La muerte pone al hombre frente a frente con la verdad de la vida
Sólo la muerte puede llenar de grandeza y sentido algo que en apariencia es ínfimo, insignificante: la forma en que preparamos y servimos una taza de té, o cómo colocamos la almohada para que se recueste un enfermo, el tono de nuestra voz cuando le hablamos, la forma en que nos movemos... todo puede expresar la profundidad de nuestro vínculo espiritual.
Tres años sufrió mi mamá por causa del cáncer. Fue operada sin éxito. El doctor nos informó de los resultados de la cirugía, agregando: “Eso sí, que ella no sepa nada”. Yo le respondí: “¡Por supuesto que voy a decírselo!”. Y así lo hice. Me acuerdo que me incliné hacia ella y le dije, lleno de serenidad, que el médico acababa de llamar para anunciarnos que la operación no había tenido el resultado esperado. Lo que siguió fue un largo silencio. Después, mi mamá dijo: “Eso significa que voy a morirme”. Le respondí: “Sí”. Otro silencio muy largo, compartiéndonos mutuamente todo lo que estábamos viviendo en ese momento, pero sin decirnos una sola palabra. Ni siquiera nos interesaba buscar otra manera de examinar la situación. Estábamos ante un intruso que había parecido en nuestra vida para trastocar todo. No era un fantasma, no era un ser maligno, no era un espectro. Era algo definitivo, algo que teníamos que aceptar, aún sin saber cómo terminaría todo. Nos quedamos en silencio, justo el tiempo necesario que nos requerían nuestros propios sentimientos. Después, la vida siguió con su curso. Así, sucedieron dos cosas. La primera: en ningún momento, ni mi madre ni yo sentimos la necesidad de consolarnos con alguna mentira, obligados a representar una comedia... pero tampoco nos quedamos desarmados. Ninca sentí la necesidad de entrar en la habitación de mi madre con una sonrisa falsa en la boca, diciendo algo que no fuera cierto. A ninguno de los dos nos interesaba representar la comedia de la vida triunfante sobre la muerte, ni pretender que la enfermedad estaba retrocediendo, o que las cosas en realidad estaban mejor de lo que creíamos, cuando ambos sabíamos que no era así. Pero en ningún momento dejamos de sentir el apoyo del otro. Había momentos en los que mi mamá sentía que necesitaba de mi auxilio. Tomaba la campanita que había en su mesita de noche y la hacía repicar fuertemente. Yo venía y nos poníamos a hablar de su muerte, de mi dolor, del dolor de separarnos. Ella amaba la vida, la amaba profundamente. Pocos días antes de morir me dijo que estaría dispuesta a vivir 150 años en sufrimiento, con tal de seguir viviendo... Amaba la belleza de la primavera, que justo estaba por venir. Nos amaba a nosotros. La idea de separarnos la llenaba de dolor. “¡Oh, si tan sólo pudiera volver a tocar esa mano que ya no está y escuchar el sonido de una voz que ha callado para siempre!” (Tennyson).

▶ [MATERIAL DE ESTUDIO]:

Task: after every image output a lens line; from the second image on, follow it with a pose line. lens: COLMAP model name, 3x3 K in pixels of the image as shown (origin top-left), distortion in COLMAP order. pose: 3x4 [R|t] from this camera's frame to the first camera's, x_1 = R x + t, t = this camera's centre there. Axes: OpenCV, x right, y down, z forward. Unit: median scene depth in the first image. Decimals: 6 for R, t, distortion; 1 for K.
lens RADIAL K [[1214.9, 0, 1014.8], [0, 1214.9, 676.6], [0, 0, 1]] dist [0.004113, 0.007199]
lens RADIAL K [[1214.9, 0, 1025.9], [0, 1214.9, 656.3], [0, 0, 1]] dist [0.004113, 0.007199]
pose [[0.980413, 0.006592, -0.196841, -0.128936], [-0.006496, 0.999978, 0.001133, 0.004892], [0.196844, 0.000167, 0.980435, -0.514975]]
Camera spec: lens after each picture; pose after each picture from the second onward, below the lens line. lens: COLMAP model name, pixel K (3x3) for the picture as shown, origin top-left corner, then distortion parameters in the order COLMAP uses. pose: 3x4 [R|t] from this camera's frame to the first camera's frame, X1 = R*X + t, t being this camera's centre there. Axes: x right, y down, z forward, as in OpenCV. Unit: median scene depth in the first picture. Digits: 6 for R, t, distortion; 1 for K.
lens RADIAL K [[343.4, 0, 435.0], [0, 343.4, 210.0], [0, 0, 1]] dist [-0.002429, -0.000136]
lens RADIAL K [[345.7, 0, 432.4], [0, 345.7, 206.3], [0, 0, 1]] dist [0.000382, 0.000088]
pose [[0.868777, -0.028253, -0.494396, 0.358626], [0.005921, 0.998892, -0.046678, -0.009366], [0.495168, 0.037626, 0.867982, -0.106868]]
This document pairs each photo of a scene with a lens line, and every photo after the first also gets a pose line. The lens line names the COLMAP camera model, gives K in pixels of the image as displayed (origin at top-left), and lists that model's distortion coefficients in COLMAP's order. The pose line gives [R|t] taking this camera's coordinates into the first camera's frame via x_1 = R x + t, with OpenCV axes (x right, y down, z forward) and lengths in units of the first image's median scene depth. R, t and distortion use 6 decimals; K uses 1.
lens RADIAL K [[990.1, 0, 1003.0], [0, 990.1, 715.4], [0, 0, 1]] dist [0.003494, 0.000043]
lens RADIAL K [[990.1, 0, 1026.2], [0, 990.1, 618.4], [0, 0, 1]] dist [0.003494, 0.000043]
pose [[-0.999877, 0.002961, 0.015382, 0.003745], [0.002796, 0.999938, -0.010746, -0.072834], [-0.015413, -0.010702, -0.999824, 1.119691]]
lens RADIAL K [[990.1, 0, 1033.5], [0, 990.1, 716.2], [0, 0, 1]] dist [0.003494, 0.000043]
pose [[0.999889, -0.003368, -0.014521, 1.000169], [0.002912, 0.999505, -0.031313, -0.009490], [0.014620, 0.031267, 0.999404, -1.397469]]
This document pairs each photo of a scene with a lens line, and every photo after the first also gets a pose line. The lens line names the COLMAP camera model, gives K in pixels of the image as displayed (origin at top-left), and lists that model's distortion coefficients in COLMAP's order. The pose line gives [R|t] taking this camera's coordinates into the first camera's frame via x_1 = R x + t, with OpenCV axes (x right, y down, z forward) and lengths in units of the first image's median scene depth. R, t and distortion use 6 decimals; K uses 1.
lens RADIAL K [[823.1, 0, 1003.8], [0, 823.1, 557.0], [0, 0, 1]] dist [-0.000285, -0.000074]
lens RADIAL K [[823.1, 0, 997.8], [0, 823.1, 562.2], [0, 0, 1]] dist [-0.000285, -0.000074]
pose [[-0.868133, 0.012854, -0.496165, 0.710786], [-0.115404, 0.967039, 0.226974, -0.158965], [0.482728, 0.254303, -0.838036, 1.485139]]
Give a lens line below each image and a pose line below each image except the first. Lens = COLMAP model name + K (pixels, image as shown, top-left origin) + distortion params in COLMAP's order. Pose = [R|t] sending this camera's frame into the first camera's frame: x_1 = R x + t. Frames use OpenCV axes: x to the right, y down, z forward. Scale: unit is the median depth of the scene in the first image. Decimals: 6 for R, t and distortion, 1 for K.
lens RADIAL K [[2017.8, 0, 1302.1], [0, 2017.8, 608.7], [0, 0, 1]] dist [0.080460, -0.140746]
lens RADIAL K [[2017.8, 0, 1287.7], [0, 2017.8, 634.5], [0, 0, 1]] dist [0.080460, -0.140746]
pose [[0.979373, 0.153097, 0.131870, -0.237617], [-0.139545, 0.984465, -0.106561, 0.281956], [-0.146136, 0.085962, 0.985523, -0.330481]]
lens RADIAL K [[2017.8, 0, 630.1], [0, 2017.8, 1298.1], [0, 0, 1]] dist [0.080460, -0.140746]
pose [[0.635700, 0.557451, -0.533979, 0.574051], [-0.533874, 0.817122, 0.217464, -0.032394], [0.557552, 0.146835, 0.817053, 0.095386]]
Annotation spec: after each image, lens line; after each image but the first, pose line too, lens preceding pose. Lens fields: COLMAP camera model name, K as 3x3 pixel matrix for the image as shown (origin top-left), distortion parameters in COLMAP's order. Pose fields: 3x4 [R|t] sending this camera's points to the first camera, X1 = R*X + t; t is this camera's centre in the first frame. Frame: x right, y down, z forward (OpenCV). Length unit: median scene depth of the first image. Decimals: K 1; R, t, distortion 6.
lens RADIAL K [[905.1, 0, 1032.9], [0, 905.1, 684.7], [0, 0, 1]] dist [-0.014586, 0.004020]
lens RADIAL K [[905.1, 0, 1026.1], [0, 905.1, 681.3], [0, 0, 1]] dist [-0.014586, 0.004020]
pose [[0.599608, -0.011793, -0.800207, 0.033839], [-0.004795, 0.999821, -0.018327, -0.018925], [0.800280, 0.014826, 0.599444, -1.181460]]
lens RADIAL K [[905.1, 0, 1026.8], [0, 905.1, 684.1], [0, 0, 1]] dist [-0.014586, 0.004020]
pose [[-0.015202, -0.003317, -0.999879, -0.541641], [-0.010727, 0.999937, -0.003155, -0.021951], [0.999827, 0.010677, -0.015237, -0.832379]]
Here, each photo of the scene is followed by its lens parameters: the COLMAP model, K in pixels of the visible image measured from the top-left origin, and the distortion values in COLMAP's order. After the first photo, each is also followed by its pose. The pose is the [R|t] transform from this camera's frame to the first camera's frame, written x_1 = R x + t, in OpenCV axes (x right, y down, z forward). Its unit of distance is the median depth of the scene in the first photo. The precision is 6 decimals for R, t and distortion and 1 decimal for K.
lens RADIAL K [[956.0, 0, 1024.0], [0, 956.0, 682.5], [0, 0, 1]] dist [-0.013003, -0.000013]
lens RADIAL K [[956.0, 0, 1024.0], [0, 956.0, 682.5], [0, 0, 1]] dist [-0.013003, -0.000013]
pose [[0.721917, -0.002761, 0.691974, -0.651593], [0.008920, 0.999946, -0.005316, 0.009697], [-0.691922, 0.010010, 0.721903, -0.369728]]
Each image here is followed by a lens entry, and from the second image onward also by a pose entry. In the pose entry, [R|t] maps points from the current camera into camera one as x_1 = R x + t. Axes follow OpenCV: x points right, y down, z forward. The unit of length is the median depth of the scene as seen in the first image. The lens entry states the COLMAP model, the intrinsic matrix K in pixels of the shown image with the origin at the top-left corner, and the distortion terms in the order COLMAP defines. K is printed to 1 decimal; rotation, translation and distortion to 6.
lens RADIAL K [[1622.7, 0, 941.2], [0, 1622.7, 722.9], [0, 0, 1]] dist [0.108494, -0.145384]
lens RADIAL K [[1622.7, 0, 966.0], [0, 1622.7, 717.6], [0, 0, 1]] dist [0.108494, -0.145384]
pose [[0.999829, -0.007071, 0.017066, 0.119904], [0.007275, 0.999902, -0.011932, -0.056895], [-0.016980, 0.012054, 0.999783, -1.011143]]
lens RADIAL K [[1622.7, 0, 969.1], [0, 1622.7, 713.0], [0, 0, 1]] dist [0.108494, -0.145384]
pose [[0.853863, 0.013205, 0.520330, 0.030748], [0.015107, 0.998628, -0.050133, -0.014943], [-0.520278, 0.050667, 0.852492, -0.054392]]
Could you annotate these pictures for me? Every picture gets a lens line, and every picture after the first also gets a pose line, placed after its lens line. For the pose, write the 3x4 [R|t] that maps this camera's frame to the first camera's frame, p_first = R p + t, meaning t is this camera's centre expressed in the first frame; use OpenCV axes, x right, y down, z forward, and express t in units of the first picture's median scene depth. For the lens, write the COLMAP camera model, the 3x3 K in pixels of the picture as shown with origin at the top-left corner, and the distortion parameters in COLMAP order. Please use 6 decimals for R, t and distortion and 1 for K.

▶ [TAREAS A REALIZAR]:
[1] Enumera los gestos cotidianos que el texto sobre la muerte cita como ejemplos de algo en apariencia ínfimo o insignificante.
[2] Reproduce el fragmento del texto sobre la muerte que empieza en "La muerte pone" y termina en "nuestro vínculo espiritual.".

▶ [RESPUESTAS POR TAREA]:
[1]
- La forma en que preparamos y servimos una taza de té.
- Cómo colocamos la almohada para que se recueste un enfermo.
- El tono de nuestra voz cuando le hablamos.
- La forma en que nos movemos.

[2]
La muerte pone al hombre frente a frente con la verdad de la vida
Sólo la muerte puede llenar de grandeza y sentido algo que en apariencia es ínfimo, insignificante: la forma en que preparamos y servimos una taza de té, o cómo colocamos la almohada para que se recueste un enfermo, el tono de nuestra voz cuando le hablamos, la forma en que nos movemos... todo puede expresar la profundidad de nuestro vínculo espiritual.